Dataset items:
###

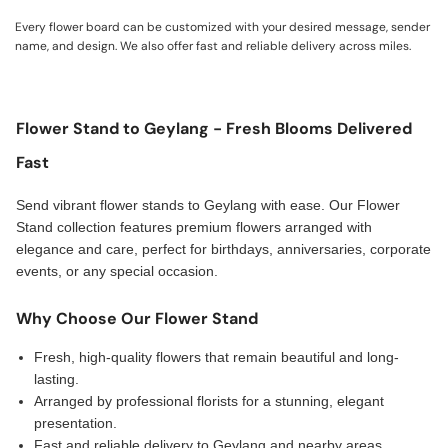
Every flower board can be customized with your desired message, sender
name, and design. We also offer fast and reliable delivery across miles.
Flower Stand to Geylang - Fresh Blooms Delivered
Fast
Send vibrant flower stands to Geylang with ease. Our Flower
Stand collection features premium flowers arranged with
elegance and care, perfect for birthdays, anniversaries, corporate
events, or any special occasion.
Why Choose Our Flower Stand
Fresh, high-quality flowers that remain beautiful and long-
lasting.
Arranged by professional florists for a stunning, elegant
presentation.
Fast and reliable delivery to Geylang and nearby areas,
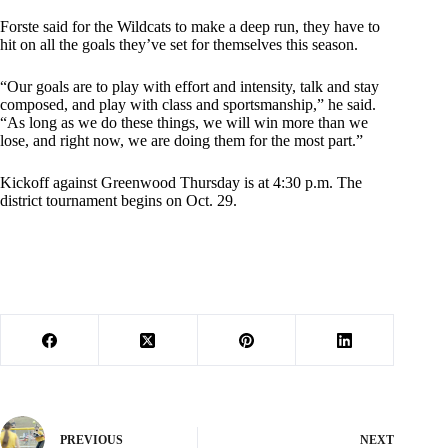
Forste said for the Wildcats to make a deep run, they have to
hit on all the goals they’ve set for themselves this season.
“Our goals are to play with effort and intensity, talk and stay
composed, and play with class and sportsmanship,” he said.
“As long as we do these things, we will win more than we
lose, and right now, we are doing them for the most part.”
Kickoff against Greenwood Thursday is at 4:30 p.m. The
district tournament begins on Oct. 29.
PREVIOUS
NEXT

###

Written task -
Copy every one of the lines above word for word, leaving out the pictures.

Answer to the problem -
Every flower board can be customized with your desired message, sender
name, and design. We also offer fast and reliable delivery across miles.
Flower Stand to Geylang - Fresh Blooms Delivered
Fast
Send vibrant flower stands to Geylang with ease. Our Flower
Stand collection features premium flowers arranged with
elegance and care, perfect for birthdays, anniversaries, corporate
events, or any special occasion.
Why Choose Our Flower Stand
Fresh, high-quality flowers that remain beautiful and long-
lasting.
Arranged by professional florists for a stunning, elegant
presentation.
Fast and reliable delivery to Geylang and nearby areas,
Forste said for the Wildcats to make a deep run, they have to
hit on all the goals they’ve set for themselves this season.
“Our goals are to play with effort and intensity, talk and stay
composed, and play with class and sportsmanship,” he said.
“As long as we do these things, we will win more than we
lose, and right now, we are doing them for the most part.”
Kickoff against Greenwood Thursday is at 4:30 p.m. The
district tournament begins on Oct. 29.
PREVIOUS
NEXT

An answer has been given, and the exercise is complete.